For a first-round draft pick, the excitement surrounding Logan Gilbert has really died down. Perhaps that’s because we really don’t know much about Logan Gilbert, Seattle Mariner. Before he could even begin his professional career, he was diagnosed with a nasty case of Mononucleosis, sidelining him for the rest of the 2018 season. All we have to go on are his pre-draft, college scouting reports. And with an influx of young pitching talent into the organization this offseason, Gilbert feels like a forgotten man.
Gilbert was the first pitcher selected in the first round by the Mariners since drafting Danny Hultzen with the second overall pick in 2011. He was widely regarded as one of the better pitchers in the 2018 draft class. A Stetson University product, Gilbert is following in the footsteps of fellow alumni Corey Kluber and Jacob deGrom. While his ceiling might not be as high as those two headliners, Gilbert has the stuff to become a frontline pitcher for the Mariners.
Standing 6’6” with a strong frame, Gilbert uses his athleticism to create pretty clean mechanics. His delivery is simple, repeatable, and looks effortless. That prototypical pitcher’s frame allowed him to be a workhorse for Stetson, pitching over 300 innings in three years during his college career (including his time spent in college summer leagues). That heavy usage introduced a few concerns however. His fastball velocity dipped a bit last summer and continued to be depressed a bit at the beginning of the 2018 season. It ticked back up as the season wore on. To reach his potential ceiling, he’ll need his fastball sitting in the mid-90s like it has before, rather than in the low-90s like it was early on last season.
The rest of Gilbert’s arsenal is fairly advanced, as you’d expect from a college pitcher. All four of his pitches grade out to be above average (50–55 on the scouting scale) with the potential to develop a plus pitch or two. Besides the velocity concerns, his fastball features good arm-side run, looking more like a two-seamer than a four-seamer. His changeup might be the pitch with the most potential. He doesn’t throw it very often, but it’s distinct enough from his fastball with a good velocity differential that it could become plus with a little more work.
Gilbert also throws two different breaking balls. His curveball sits 70-75 and he can use it to get both swinging strikes and ground ball contact. Kiley McDaniel of FanGraphs called it one of the best curveballs in the draft class. Some scouts think Gilbert’s slider is his best secondary offering, but it often blends together with his curveball so it’s hard to get much information on it.
For the Stetson Hatters, Gilbert posted a 2.72 ERA and a 2.08 FIP in his junior year. He’s increased his strikeout-to-walk ratio each year of his college career, topping out at 6.52 K/BB in 2018. After being drafted in June, the Mariners were going to have him join Single-A Everett to make a couple of starts before shutting him down for the season. His illness scrapped those plans and he’ll have to make his professional debut this spring.

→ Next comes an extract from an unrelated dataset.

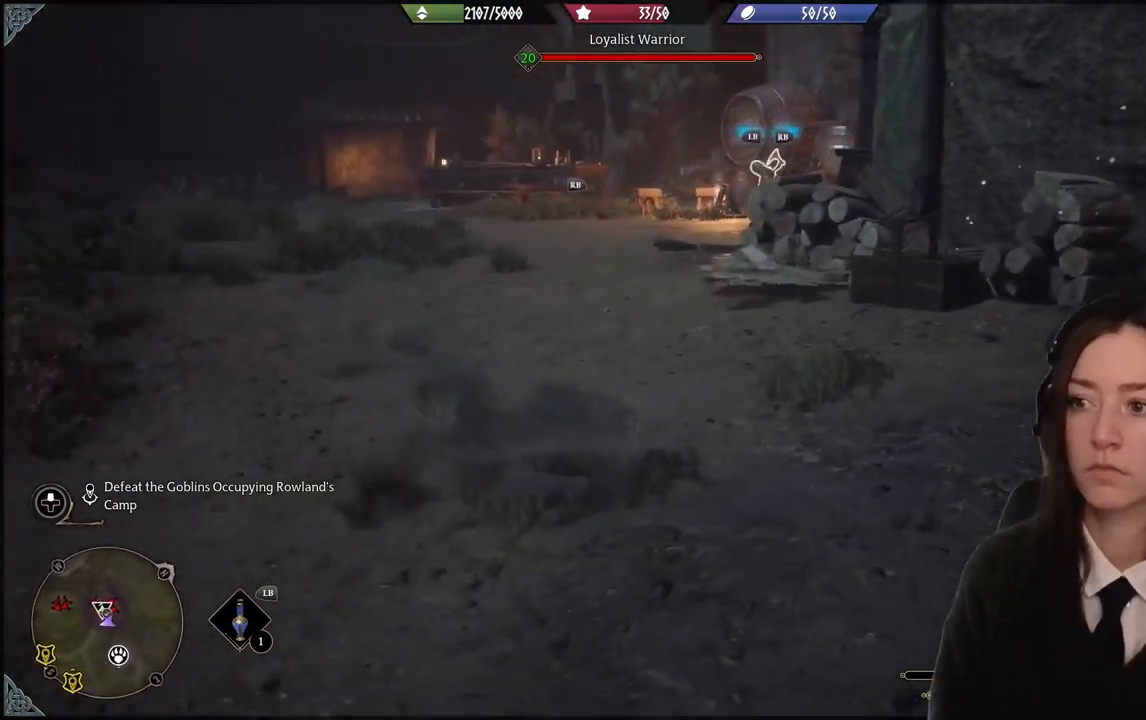
{"buttons": [], "left_stick": "left", "right_stick": "center", "events": [[233, "left_stick", "left"]]}
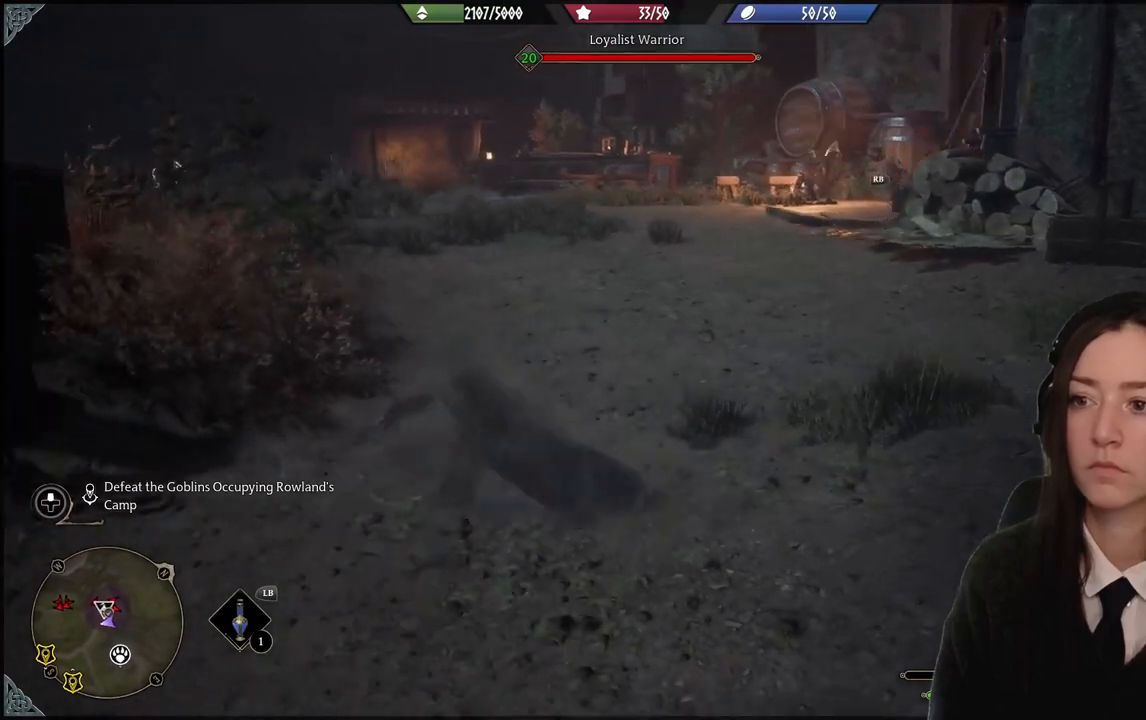
{"buttons": [], "left_stick": "center", "right_stick": "center", "events": [[301, "left_stick", "center"]]}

With his advanced repertoire, durable frame, and college experience, Gilbert will likely move quickly through the Mariners organization. He’ll be assigned to Low-A West Virginia to start the season but I would be surprised if he ended the season at the same level. Keep your eye on his fastball velocity this spring. If it’s sitting in the mid-90s like it has in the past, his ceiling could be higher than any other starting pitcher in the organization. Along with Justus Sheffield and Justin Dunn, Gilbert forms a new “Big 3,” following in the footsteps of Hultzen, James Paxton, and Taijuan Walker. Let’s hope this rebooted version is a little more successful than the previous group.